“Key Players in Duane Owen’s Ongoing Legal Battle”

After a protracted legal battle, the Thursday execution of Duane Owen will end a nearly 40-year saga. Owen was charged with the murder of Karen Slattery, a 14-year-old babysitter in Delray Beach, and Georgianna Worden, a 38-year-old mother of two, in 1984.

Duane Owen was raised by alcoholic parents and an abusive father. Following the death of his mother and his father’s suicide, Owen spent his formative years in a Michigan orphanage until the age of 18. Owen traveled throughout the country before settling in South Florida, where his brother lived, in 1982. Owen was arrested repeatedly from 1982 to 1984 on various charges, including attempted murder and sexual battery. However, it was his 1984 charges in the deaths of Karen Slattery and Georgianna Worden that led to Owen’s indefinite detention at the Florida Department of Corrections.

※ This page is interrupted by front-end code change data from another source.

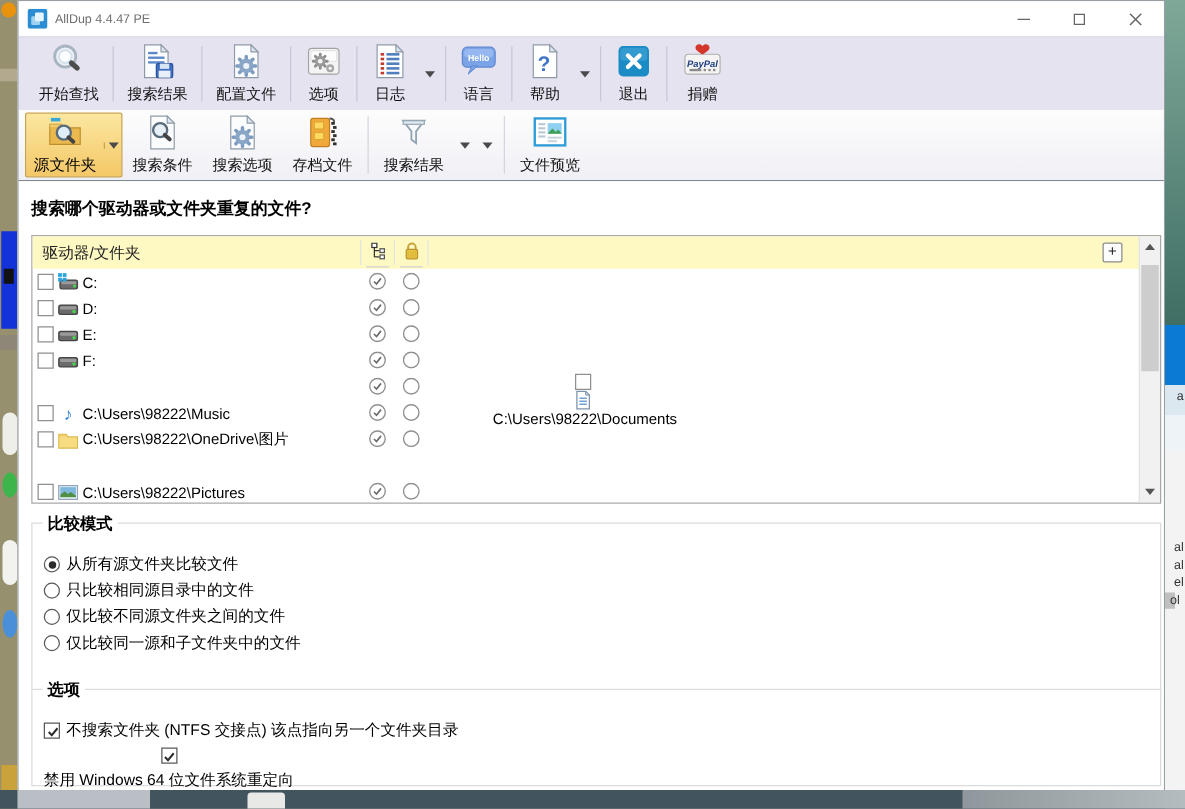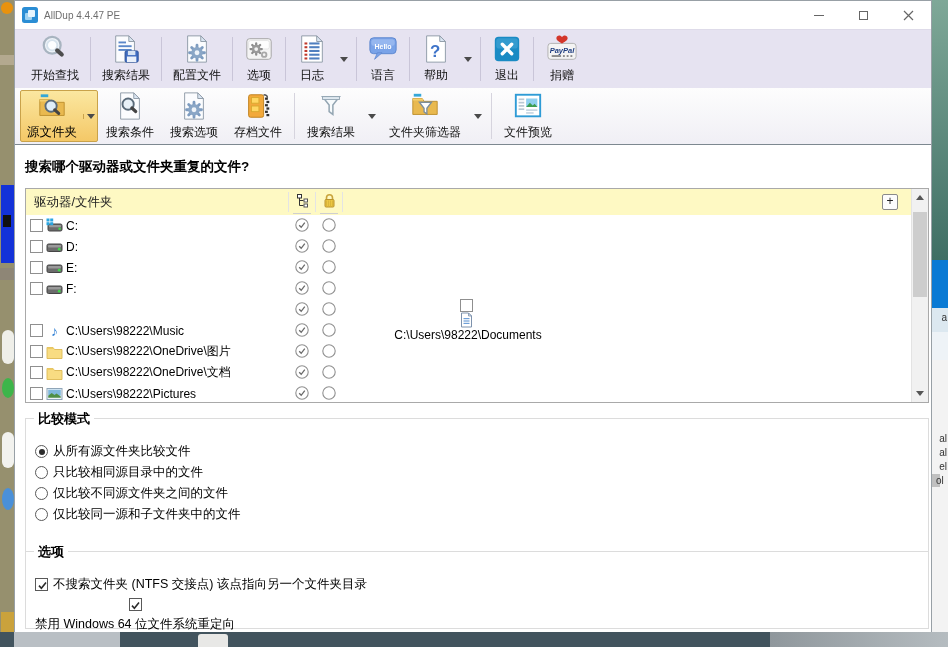--- a/index.html
+++ b/index.html
@@ -321,15 +321,6 @@
       <span class="lab">搜索结果</span>
     </div>
     <div class="caret"></div>
-    <div class="tbtn">
-      <svg width="30" height="30" viewBox="0 0 32 32">
-        <rect x="4" y="3" width="8" height="3" fill="#35a7d8"></rect>
-        <path d="M3 8h10l2 3h14v14H3z" fill="#e9b94f" stroke="#bd8f2e"></path>
-        <path d="M3 8h10l1.4 2H3z" fill="#f4cf6e"></path>
-        <path d="M10 12h13l-5 6.5v6l-3-2.3v-3.7z" fill="#fdfefe" stroke="#7c8e9c" stroke-width="1.4"></path>
-      </svg>
-      <span class="lab">文件夹筛选器</span>
-    </div>
     <div class="caret"></div>
     <div class="vsep2"></div>
     <div class="tbtn">

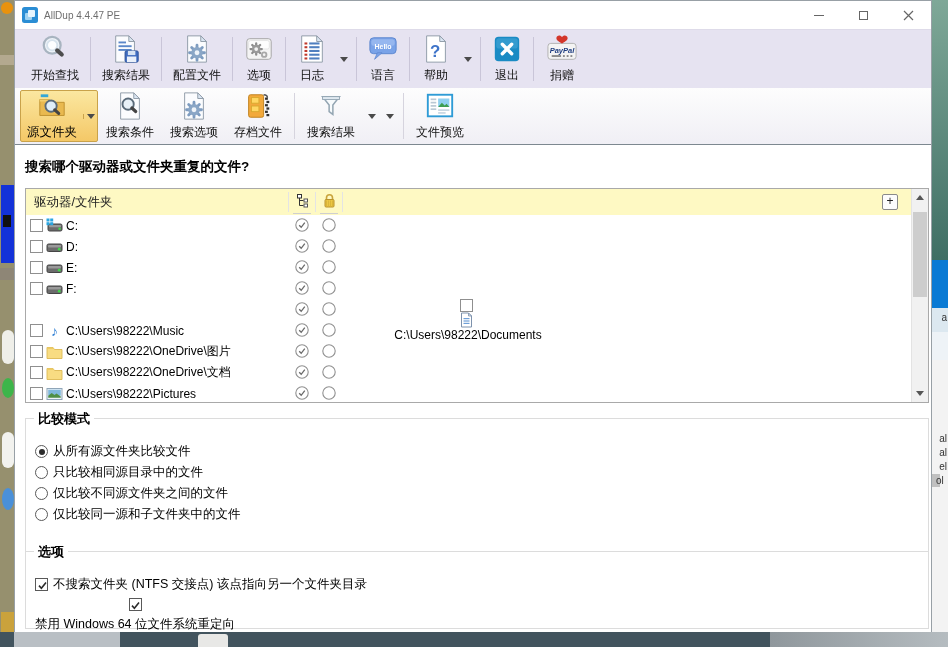--- a/index.html
+++ b/index.html
@@ -507,23 +507,6 @@
           </svg>
       </div>
 
-      <div class="trow" style="top:173px;">
-        <div class="cbx"></div>
-        <span class="ric">
-          <svg width="17" height="16" viewBox="0 0 17 16">
-              <path d="M1 3.5h6l1.5 2H16v9H1z" fill="#f8dc82" stroke="#dcb952" stroke-width="0.9"></path>
-              <path d="M1 3.5h6l1 1.4H1z" fill="#edcb66"></path>
-            </svg>
-        </span>
-        <span class="rlab">C:\Users\98222\OneDrive\文档</span>
-        <svg class="ccheck" width="14" height="14" viewBox="0 0 14 14">
-            <circle cx="7" cy="7" r="6.2" fill="#fff" stroke="#909090" stroke-width="1.1"></circle>
-            <path d="M4.2 7.2l2 2.1 3.6-4.6" fill="none" stroke="#6a6a6a" stroke-width="1.3"></path>
-          </svg>
-        <svg class="cempty" width="14" height="14" viewBox="0 0 14 14">
-            <circle cx="7" cy="7" r="6.2" fill="#fff" stroke="#909090" stroke-width="1.1"></circle>
-          </svg>
-      </div>
 
       <div class="trow" style="top:194px;">
         <div class="cbx"></div>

Karen Slattery, a 14-year-old freshman at Pope John Paul II High School in Boca Raton, was the victim of Owen’s senseless crime. While babysitting two children, Owen broke in, stabbed her multiple times, and sexually assaulted her. Fortunately, the children Slattery was babysitting were unharmed. Years later, in 1991, Karen Slattery’s body was exhumed under the permission of her family members, so prosecutors could compare wounds on her body with a knife believed to have been the murder weapon. In the aftermath of her death, the Karen Slattery Education Research Center for Child Development at Florida Atlantic University was established.

Georgianna Worden, a 38-year-old mother of two, was asleep in her Boca Raton home in 1984 when Owen broke in. He grabbed a hammer and bludgeoned her to death while her children were home, though fortunately unharmed. At the time of her death, Worden was working at the College of Boca Raton, which became Lynn University.

Owen’s defense team recently argued that their client was insane and should not be executed for his crimes. However, Palm Beach County Circuit Judge Harold Cohen presided over Owen’s 1999 retrial for Slattery’s murder. He concurred with the jury’s 10-2 recommendation that Owen be executed and sentenced him to death. Cohen considered Owen’s tortured childhood in his sentencing order but concluded that he was not so sick as to be unable to become a mean, cruel, and evil person.

Retired Lieutenant Kevin McCoy, who worked for the Boca Raton Police Department at the time of Owen’s arrest in 1984, played a significant role in bringing Owen to justice. He was among the investigators who interrogated Owen about the murders of Slattery and Worden. McCoy believed that no one is above the law when willing to commit such heinous crimes, but still thinks Owen might be responsible for other unsolved killings.

With a complicated life and severe mental illness, Owen’s reign of terror is coming to a close. Carey Haughwout, Palm Beach County’s elected public defender, represented Owen in his 1999 retrial and described him as “bright, inquisitive, and kind” despite his mental illness. Haughwout believes that there should be no justification for further killings, ignoring that Owen committed such appalling crimes.